Prof. Ferdinand Dudenhöffer im Gespräch über den Wettbewerb mit China, die aktuellen Chancen der deutschen Autoindustrie – und seinen persönlichen Antrieb, der Branche Impulse zu geben.


Herr Prof. Dudenhöffer, es ist jetzt vier Jahre her, dass Sie hier im CIIPA-Jahresbericht der deutschen Autoindustrie neue Geschäftsmodelle und neue Partnerschaften mit und in China vorgeschlagen haben. Wie kommt dieser damals schon einsame Ruf denn heute an?
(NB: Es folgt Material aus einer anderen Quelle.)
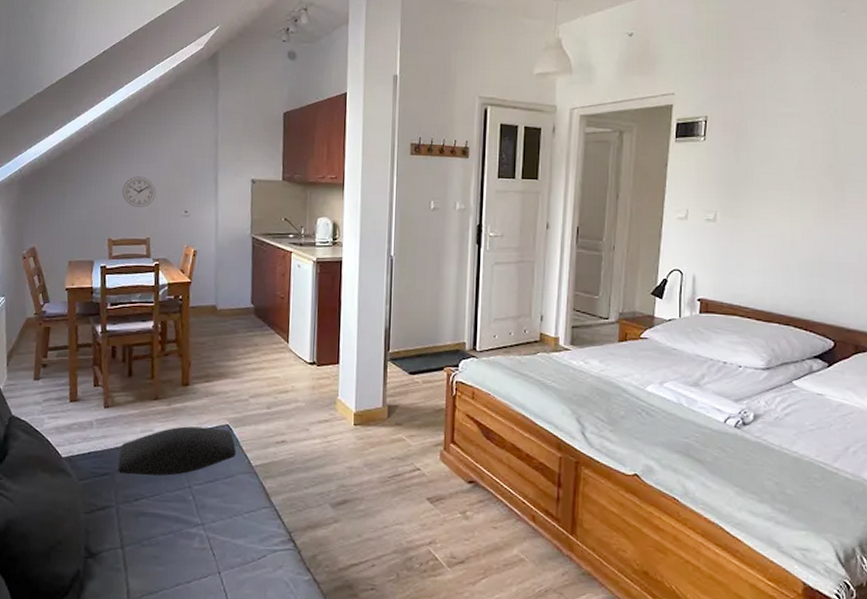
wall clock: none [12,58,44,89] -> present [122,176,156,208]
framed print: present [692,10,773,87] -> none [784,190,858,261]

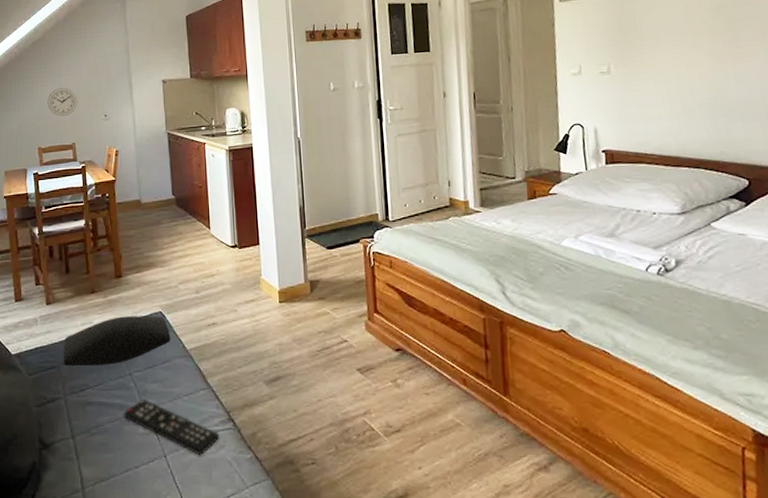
remote control: none [179,514,279,575] -> present [124,399,220,456]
Es kommt mir nicht darauf an, gehört oder verstanden zu werden. Wichtig ist, dass wir erkennen, wie stark sich die Welt verändert. Und im Automobilbereich heißt diese neue Welt China. In China werden mittlerweile mehr als 50 Prozent der Autos als Elektroautos verkauft – zu Kostenstrukturen, die für die Kunden sehr interessant sind. Und die Fahrzeuge bieten jede Menge an IT und Digitalem, was wir so noch nicht kennen. Also alle haben verstanden, dass China die Heimat des neuen Autos ist. Denken Sie nur an die großen Entwicklungszentren, die unsere Hersteller jetzt in China haben. Die von Quartal zu Quartal enttäuschenden Verkaufszahlen deutscher Autobauer in China bedeuten wirtschaftliche Schwierigkeiten, aber auch Veränderungsbedarf. Ich glaube, das sehen alle. Und wer das nicht sieht, wird in zehn Jahren keine Rolle im Automobilgeschäft mehr spielen.


In den Leitartikeln lesen wir fast überall eine gleichlautende Analyse, China habe einen staatlichen Angriff auf “unsere” Märkte subventioniert. Ist das eine zutreffende Sicht der Dinge?


Das sind Märchen und Mythen, die man dann erzählt, wenn man glaubt, man hat im Wettbewerb verloren. Schauen Sie sich Deutschland an, wie traurig der Zustand dieses Landes geworden ist. Auch in Europa fällt uns nicht mehr ein, als jetzt eine Mauer zu bauen, und zu glauben, wenn man die Mauer hoch genug baut, dann hat man Schutz. Das Gegenteil ist der Fall. Hinter der Mauer wird man noch schwächer. Das, was uns zu den unterschiedlichen Zuschüssen für die unterschiedlichen chinesischen Autos erzählt wird, sind nach meiner Einschätzung wenig faktenbasierte Dinge.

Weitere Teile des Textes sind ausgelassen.